Saved entries:
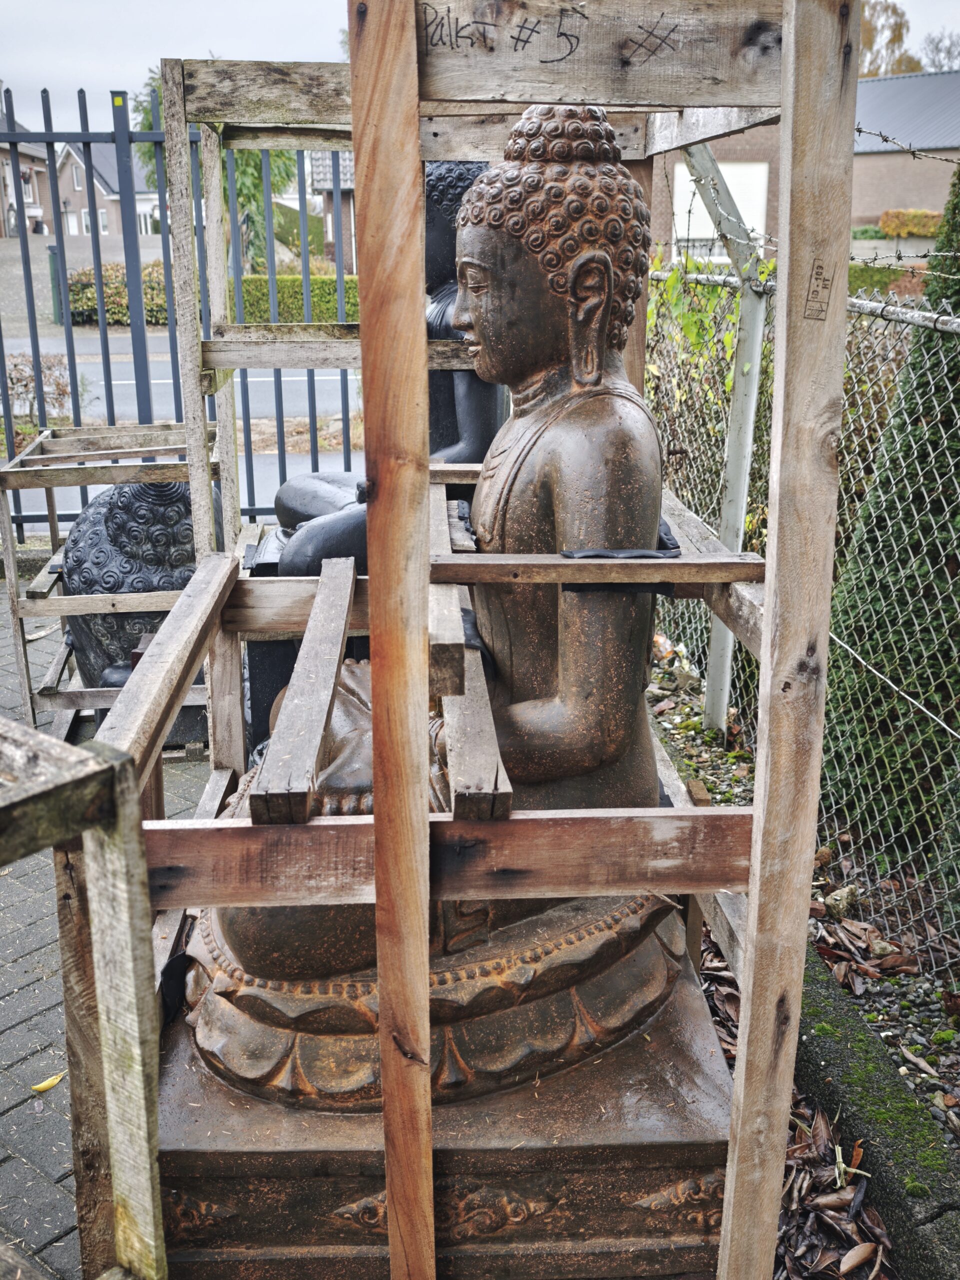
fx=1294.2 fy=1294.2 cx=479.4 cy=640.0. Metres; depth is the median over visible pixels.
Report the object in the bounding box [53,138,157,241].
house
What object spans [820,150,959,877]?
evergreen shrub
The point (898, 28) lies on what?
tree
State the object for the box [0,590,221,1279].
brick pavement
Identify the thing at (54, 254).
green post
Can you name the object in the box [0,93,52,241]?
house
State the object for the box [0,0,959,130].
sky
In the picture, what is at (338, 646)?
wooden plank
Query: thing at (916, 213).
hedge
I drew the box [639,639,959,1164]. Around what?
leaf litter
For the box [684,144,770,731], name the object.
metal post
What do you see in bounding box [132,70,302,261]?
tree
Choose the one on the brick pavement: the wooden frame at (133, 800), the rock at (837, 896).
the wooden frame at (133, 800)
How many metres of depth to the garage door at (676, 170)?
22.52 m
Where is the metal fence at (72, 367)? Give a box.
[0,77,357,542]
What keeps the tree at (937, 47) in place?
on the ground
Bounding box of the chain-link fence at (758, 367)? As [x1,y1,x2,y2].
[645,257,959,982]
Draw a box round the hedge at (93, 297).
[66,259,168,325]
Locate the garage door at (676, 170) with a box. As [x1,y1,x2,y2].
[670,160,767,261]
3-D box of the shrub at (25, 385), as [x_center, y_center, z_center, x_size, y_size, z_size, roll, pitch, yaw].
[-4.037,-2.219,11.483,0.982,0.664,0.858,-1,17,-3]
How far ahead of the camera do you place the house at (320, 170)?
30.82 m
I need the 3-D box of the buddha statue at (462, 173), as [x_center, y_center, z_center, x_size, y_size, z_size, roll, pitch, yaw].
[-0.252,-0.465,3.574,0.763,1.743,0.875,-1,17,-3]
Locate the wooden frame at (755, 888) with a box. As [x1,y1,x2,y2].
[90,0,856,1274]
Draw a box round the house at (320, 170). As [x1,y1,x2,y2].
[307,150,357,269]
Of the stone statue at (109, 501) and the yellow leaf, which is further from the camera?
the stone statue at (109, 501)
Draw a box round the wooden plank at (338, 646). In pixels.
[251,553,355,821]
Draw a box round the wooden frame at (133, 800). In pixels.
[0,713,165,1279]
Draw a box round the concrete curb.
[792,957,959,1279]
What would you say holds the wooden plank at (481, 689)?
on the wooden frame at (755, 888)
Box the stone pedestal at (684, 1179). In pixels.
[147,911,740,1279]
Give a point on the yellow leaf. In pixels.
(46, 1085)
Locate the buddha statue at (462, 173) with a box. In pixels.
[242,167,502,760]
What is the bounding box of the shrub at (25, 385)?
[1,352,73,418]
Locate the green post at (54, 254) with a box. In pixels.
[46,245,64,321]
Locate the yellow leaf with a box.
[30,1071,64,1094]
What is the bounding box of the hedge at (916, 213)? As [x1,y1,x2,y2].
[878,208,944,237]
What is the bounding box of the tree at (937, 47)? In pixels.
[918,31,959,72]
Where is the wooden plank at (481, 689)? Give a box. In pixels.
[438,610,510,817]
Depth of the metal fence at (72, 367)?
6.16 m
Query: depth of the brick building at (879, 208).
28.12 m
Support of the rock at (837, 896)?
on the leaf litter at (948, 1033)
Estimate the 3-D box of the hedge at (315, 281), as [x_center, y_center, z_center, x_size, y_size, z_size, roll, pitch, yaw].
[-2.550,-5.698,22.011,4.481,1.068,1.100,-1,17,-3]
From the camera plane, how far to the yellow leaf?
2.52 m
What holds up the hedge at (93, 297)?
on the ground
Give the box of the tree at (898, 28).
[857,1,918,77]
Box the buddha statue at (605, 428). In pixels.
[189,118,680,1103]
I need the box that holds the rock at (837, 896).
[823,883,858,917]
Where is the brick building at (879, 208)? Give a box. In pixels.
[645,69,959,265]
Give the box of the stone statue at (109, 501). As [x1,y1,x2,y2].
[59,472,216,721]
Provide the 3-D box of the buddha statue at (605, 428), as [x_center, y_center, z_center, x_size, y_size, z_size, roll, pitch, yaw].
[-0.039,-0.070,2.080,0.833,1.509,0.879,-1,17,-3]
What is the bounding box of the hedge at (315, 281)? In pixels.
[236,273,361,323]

[WHAT IS NEEDED]:
Set down, please, the lines from the line holding "Box the buddha" through the final line of the data, exactly and with nothing added.

[COMPLETED EXERCISE]:
Box the buddha statue at (605, 428). In pixels.
[189,118,680,1103]
I need the box that holds the rock at (837, 896).
[823,883,858,917]
Where is the brick building at (879, 208)? Give a box. In pixels.
[645,69,959,265]
Give the box of the stone statue at (109, 501). As [x1,y1,x2,y2].
[59,472,216,721]
Provide the 3-D box of the buddha statue at (605, 428), as [x_center, y_center, z_center, x_size, y_size, z_size, roll, pitch, yaw].
[-0.039,-0.070,2.080,0.833,1.509,0.879,-1,17,-3]
What is the bounding box of the hedge at (315, 281)? In pixels.
[236,273,361,323]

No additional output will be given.